The Rider Workshop | Riding In Groups
We’re into the riding season, and that means lot’s of group or charity rides are starting to fill up your Facebook news feeds. We want to make sure that riding in groups can be an easy transition for new riders who are attending their first event and those that aren’t always accustomed to riding with more than a few friends at a time.
As a new rider, you might not find yourself riding in groups at the beginning, but that doesn’t mean with some practice, and aligning yourself with the right type of riders you can’t be a pro. Most motorcycle riding is solo, but group riding can also be an important part of motorcycling, lending to a community, safety in numbers and altogether different riding experience. But as above, it’s definitely not intuitive. Even if you’ve been riding for years, riding in groups isn’t automatically part of your wheelhouse, so it’s wise to study up on how best to approach group riding. These are rules and suggestions, both of which you should be mindful of. This is by no means a complete list, but it will help you be better prepared for a safe and fun group ride.
Grab a drink, this will be a lengthy read!
Being excited about the day ahead is always great, but this doesn’t lead to preparedness. Having everything you need for the day’s ride including a full gas tank, safety gear, communications device, tools, map, valid motorcycle insurance, etc. At least one member of the group should have a full tool kit, a master map, and a first-aid kit with no exceptions. Nothing is worse than being out on the open road, and not having something you need.
Ride With Those You Know
A big portion of group motorcycle or charity rides is socialization. Keeping this in mind, make sure if you’re new to the scene that you’re attending these events with other riders that you might know. They should be those that share similar riding habits, maturity and have the skills you know and trust. With that being said, sometimes you’re a solo rider. There are many amazing riders out there that will ride with you during a large event, and make sure that you’re comfortable. When you first attend, socialize, let other riders know about you, that it’s your first ride, and you’re looking for a group to align with for the duration of the day. Use your judgment during these conversations, and if you feel like you might not be up to the skill level of another group of riders, or get an uneasy feeling, simply chat, and move onto the next grouping. A good pre-ride strategy is to join the groups Facebook or chat page and introduce yourself there, talking to some riders prior to the events gathering is a great ice breaker.

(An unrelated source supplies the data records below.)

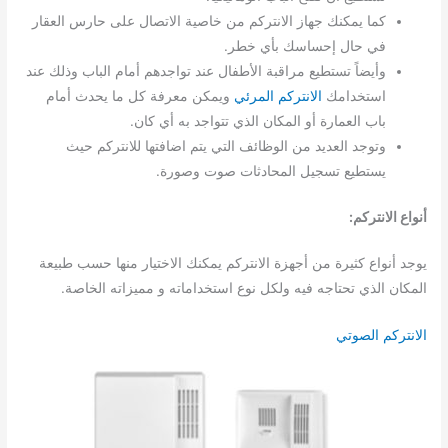
كما يمكنك جهاز الانتركم من خاصية الاتصال على حارس العقار
في حال إحساسك بأي خطر.
وأيضاً تستطيع مراقبة الأطفال عند تواجدهم أمام الباب وذلك عند
استخدامك
الانتركم المرئي
ويمكن معرفة كل ما يحدث أمام
باب العمارة أو المكان الذي تتواجد به أي كان.
وتوجد العديد من الوظائف التي يتم اضافتها للانتركم حيث
يستطيع تسجيل المحادثات صوت وصورة.
أنواع الانتركم:
يوجد أنواع كثيرة من أجهزة الانتركم يمكنك الاختيار منها حسب طبيعة
المكان الذي تحتاجه فيه ولكل نوع استخداماته و مميزاته الخاصة.
الانتركم الصوتي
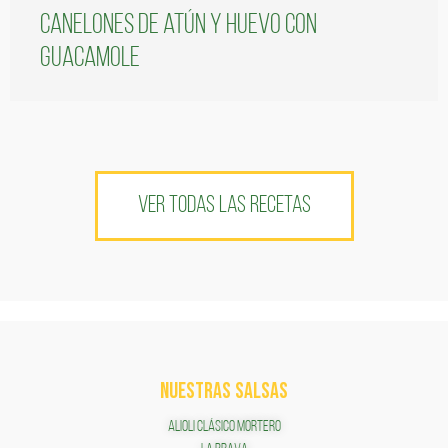
Canelones de atún y huevo con
guacamole
VER TODAS LAS RECETAS
NUESTRAS SALSAS
ALIOLI CLÁSICO MORTERO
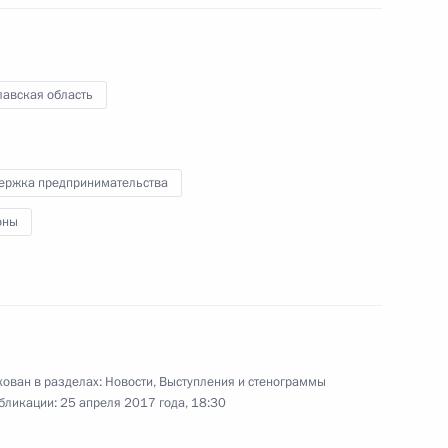
25 апреля 2017 года
Аудио, 2 ч.
лавская область
ержка предпринимательства
оны
ован в разделах:
Новости
,
Выступления и стенограммы
бликации:
25 апреля 2017 года, 18:30
Встреча с членами Совета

Here’s where you discuss vital things like group size, assigning a lead rider and a sweep rider, the route, planned stops, hand signals, and other important details.
It is probably wise to keep the group to no larger than seven, though larger isn’t out of the question. If your group is bigger, then create separate groups with their own lead and sweep positions.
*This typically already happens if you’re at a larger charity ride.*
Separate these groups with a few seconds gap. Regardless of how many sub-groups there are, it’s also smart to keep the number odd so when you stagger riders, the lead and sweep riders are in line and can see each other. These roles should also be held by experienced riders with communication devices. The less experienced rider should station behind the lead, with more experienced riders behind the least experienced. The lead acts as recon and initial communicator, and the sweep rider will manage the pace.
Stagger Formation Rules
A group ride without formation is an accident waiting to happen, regardless if you’re experienced or not. The structure is very important, as is maintaining order and space. Too much space will break you up, too little is dangerous. You might want to ride next to your buddy and have “deep conversations” but that’s just not realistic. Distraction, and following too close during a group ride can often lead to an accident.
The leaders should be positioned in the left portion of the lane with the next rider a few seconds back and staggered, and so forth. If a rider(s) drops out, the other riders will fill vacant positions by moving up to the next staggered position, rather than immediately ahead of them. This prevents unnecessary passing.
Know When To Ride Single File
Some situations arise, where it can be safer to ride single file, where it’s narrow or unwise to stagger. Turns should always be done single file, as well as on/off ramps, construction areas, narrow streets with cars parallel parked, narrow bridges and when passing slow vehicles. Return to staggered formation once you’re out of these areas. Keep in mind never to pass in order to get in single file formation.
The leader can’t just pass when the traffic in front of them is slow. They’ve got to know that there is enough room in front of that vehicle to accommodate the whole group safely. Once you pass (in order, single file), each rider shouldn’t extend the gap, preventing riders behind them from making it into the open zone and getting stuck behind the slow vehicle.
Take A Break
Riding solo takes energy and concentration, and group riding adds another dimension to it all. Know your stopping points and keep to them. It doesn’t matter if someone in the group wants to keep going, you all set up your rules prior to the day’s ride. Plus, it gives you time to rest and actually talk face-to-face, sharing the pleasures of the group ride and reducing fatigue at the same time.
Good luck with your group rides this upcoming season, and be sure to prepare yourself accordingly beforehand. Attending your first large group ride can be intimidating, and downright nerve-racking. Two things that really don’t have any place in motorcycle riding, so make sure you’re comfortable before taking one on.